::: Selected passage

While browsing BSpec I bumped into a note saying we need to tune these
values based on actual measurements done after initial enabling. I've
checked that it indeed improves things on BXT. I haven't checked this on
CHV, but here it is if someone wants to give it a go.

v2:
- Add note about the discrepancy wrt. to the spec in the formula
  calculating the credit encodings. (Mika, Ville)
- Move the WA comment to the new function. (Ville)
v3:
- Keep the comment about the SQC WA in the caller. (Ville)

CC: Ville Syrjälä <ville.syrjala@linux.intel.com>
CC: Mika Kuoppala <mika.kuoppala@intel.com>
Signed-off-by: Imre Deak <imre.deak@intel.com>
Reviewed-by: Ville Syrjälä <ville.syrjala@linux.intel.com>
---
 drivers/gpu/drm/i915/i915_reg.h |  6 ++++++
 drivers/gpu/drm/i915/intel_pm.c | 48 +++++++++++++++++++++++++++--------------
 2 files changed, 38 insertions(+), 16 deletions(-)

::::::
::: The data

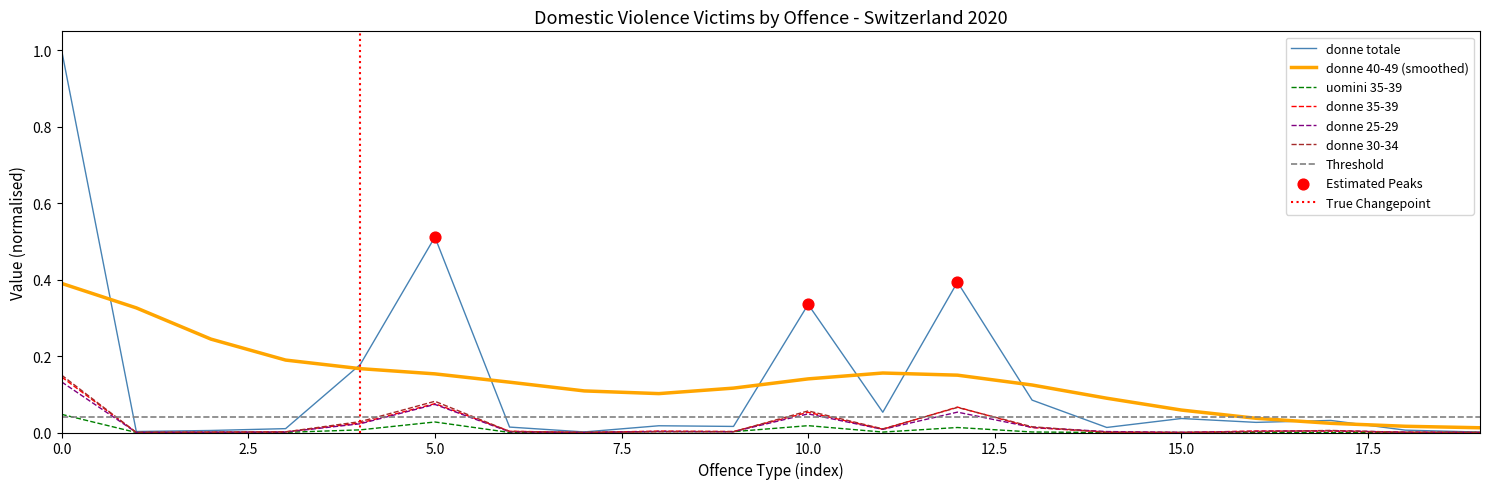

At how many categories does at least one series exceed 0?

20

::::::

Explore the material:
A. Quote the i915 patch message between "While browsing BSpec" and "encodings. (Mika, Ville)", inclusive.
B. Write the next portion of the i915 patch message, starting immediately after its final line.

Task answers:
A.
While browsing BSpec I bumped into a note saying we need to tune these
values based on actual measurements done after initial enabling. I've
checked that it indeed improves things on BXT. I haven't checked this on
CHV, but here it is if someone wants to give it a go.

v2:
- Add note about the discrepancy wrt. to the spec in the formula
  calculating the credit encodings. (Mika, Ville)

B.
diff --git a/drivers/gpu/drm/i915/i915_reg.h b/drivers/gpu/drm/i915/i915_reg.h
index 543f440..54ce0b1 100644
--- a/drivers/gpu/drm/i915/i915_reg.h
+++ b/drivers/gpu/drm/i915/i915_reg.h
@@ -6091,6 +6091,12 @@ enum skl_disp_power_wells {
 #define  VLV_B0_WA_L3SQCREG1_VALUE		0x00D30000
 
 #define GEN8_L3SQCREG1				_MMIO(0xB100)
+/*
+ * Note that on CHV the following has an off-by-one error wrt. to BSpec.
+ * Using the formula in BSpec leads to a hang, while the formula here works
+ * fine and matches the formulas for all other platforms. A BSpec change
+ * request has been filed to clarify this.
+ */
 #define  L3_GENERAL_PRIO_CREDITS(x)		(((x) >> 1) << 19)
 #define  L3_HIGH_PRIO_CREDITS(x)		(((x) >> 1) << 14)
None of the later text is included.